Blockchain for Banking News

Jesse Lund lifts lid on IBM’s blockchain cross border payment network

payments foreign exchange fx

At last week’s IBM Think conference in San Francisco, Jesse Lund, IBM’s Head of Blockchain Solutions, Financial Services, gave an interview to Finder.com. During the discussion he provided details about the functionality of the IBM World Wire cross border payments network.

Although IBM uses Hyperledger Fabric for many enterprise blockchain applications, it adopted the Stellar protocol for World Wire because it’s uniquely suited to payments. Lumens is Stellar’s digital currency.

Below are some excerpts from the interview.

What is World Wire?

Lund: “The architecture of World Wire is really a cross border payment network. The novelty is the ability to send payment messaging instructions saying hey ‘I’m sending you something, get ready.’ And on the other end, the receiver is making sure that who you’re sending it to is not some nefarious or bad actor. Once that happens, and it happens really fast, then we send the value along with it.”

“The transfer of value is made possible by an ecosystem of digital instruments, settlement instruments, digital assets, of which [Stellar] Lumens is one. We see Lumens as a viable settlement instrument in this ecosystem of cross border payments.”

How World Wire compares with Ripple

Lund: “Credit to Ripple for the vision of using a digital asset in order to enact immediate settlement with finality. Their implementation follows one path. Our implementation is a little bit different.”

“We’re not the issuer of an asset. In fact, we believe there should be an ecosystem or variety of digital assets that provide settlement instruments that enable these cross border payments. And the participants on the network should be able to choose and negotiate their choices in real time, and the pricing might be different depending on the settlement instruments you use.”

“So with Ripple, I think they’re looking at XRP as the primary digital asset for settlement. For us it could be Lumens, it could be Ripple it could be XRP, it could be Bitcoin. It would also probably include other instruments like stablecoins and even eventually, soon hopefully, central bank issued digital currencies.”

Who provides World Wire?

Lund: “World Wire is the network, and IBM’s long game in this is to be the network operator. The subscribers, the customers if you will, of World Wire are the market makers who really provide the pay in and pay out locations. And they themselves have corporate clients and probably retail clients, so they’ve got their own client base.”

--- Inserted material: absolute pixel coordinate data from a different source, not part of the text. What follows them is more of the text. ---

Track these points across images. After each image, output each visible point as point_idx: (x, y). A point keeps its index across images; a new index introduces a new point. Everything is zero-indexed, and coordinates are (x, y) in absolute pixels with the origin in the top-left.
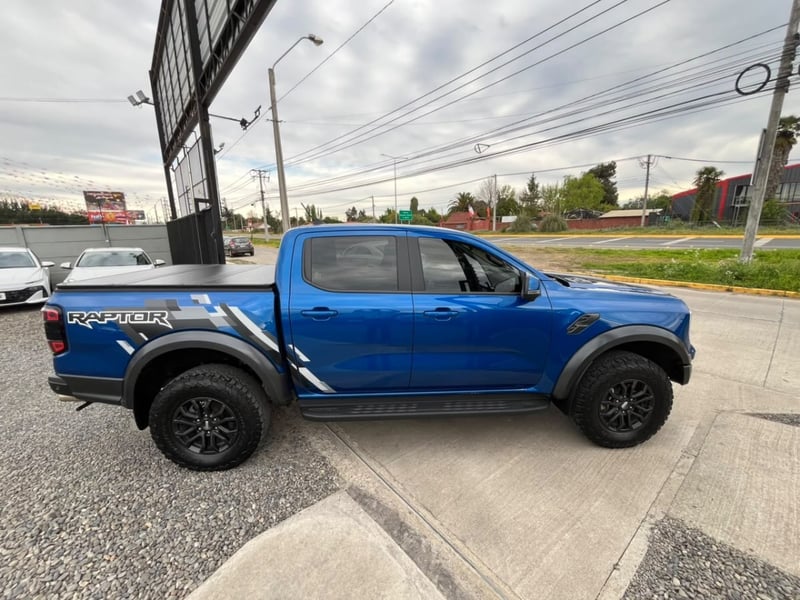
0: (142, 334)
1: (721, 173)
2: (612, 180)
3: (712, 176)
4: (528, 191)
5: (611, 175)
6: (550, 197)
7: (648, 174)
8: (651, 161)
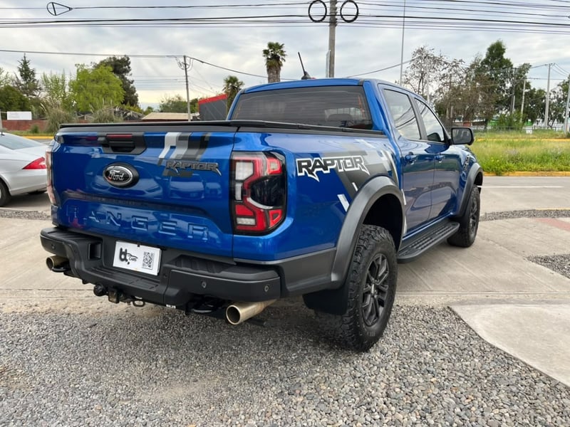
0: (354, 184)
1: (242, 84)
2: (128, 77)
3: (235, 84)
4: (20, 78)
5: (127, 71)
6: (57, 89)
7: (187, 76)
8: (187, 62)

“We’re really providing the conduit, the pipeline if you will, through which money can flow in real-time. And the customers are the market makers that enable this real-time FX to happen.”

How are Stellar Lumens used on the network?

Lund: “In general it’s used as what we’d think of as gas. It powers transactions on the network. Transactions have a very small cost. And really that is just a deterrent to prevent bad actors from spamming the network and bringing the network down.”

“There has to be a cost of transaction, but it’s very low. Its primary point is not to make money. Its primary point is to deter bad behavior. That’s one way that Lumens are used, and that’s fundamental to the protocol itself.”

“In World Wire, we use Lumens as a settlement instrument. So if someone is sending money between Canada and Brazil – I just picked these at random – there is really no direct trading pair that I know of between Canadian Dollars and Brazilian Reals. It has to trade through an intermediate currency. We talk about that FX happening in real-time. It happens through an intermediate store of value that is a digital asset.”

“We talk about the variety of digital assets that we support, and Lumens is one of them. So you can send money from Canada to Brazil. But what is happening that you don’t really see is that it’s moving money through Lumens.”

The roadmap

Lund: “Our goal is to continue to expand the network, inviting more participants to join. It doesn’t cost anything to join the network. You kind of pay for what you use. As you’re moving money, we capture a small fee for the money flowing through the network, to be the network operator, to maintain it.”

“We hope to have within 3-5 years hundreds of endpoints, hundreds of operators that are providing access to these endpoints. And really enabling us to have global coverage.”

“The ability to send money from any place in the world to any other place in the world across all currencies, in real-time at a really low fee. That’s the goal for this.”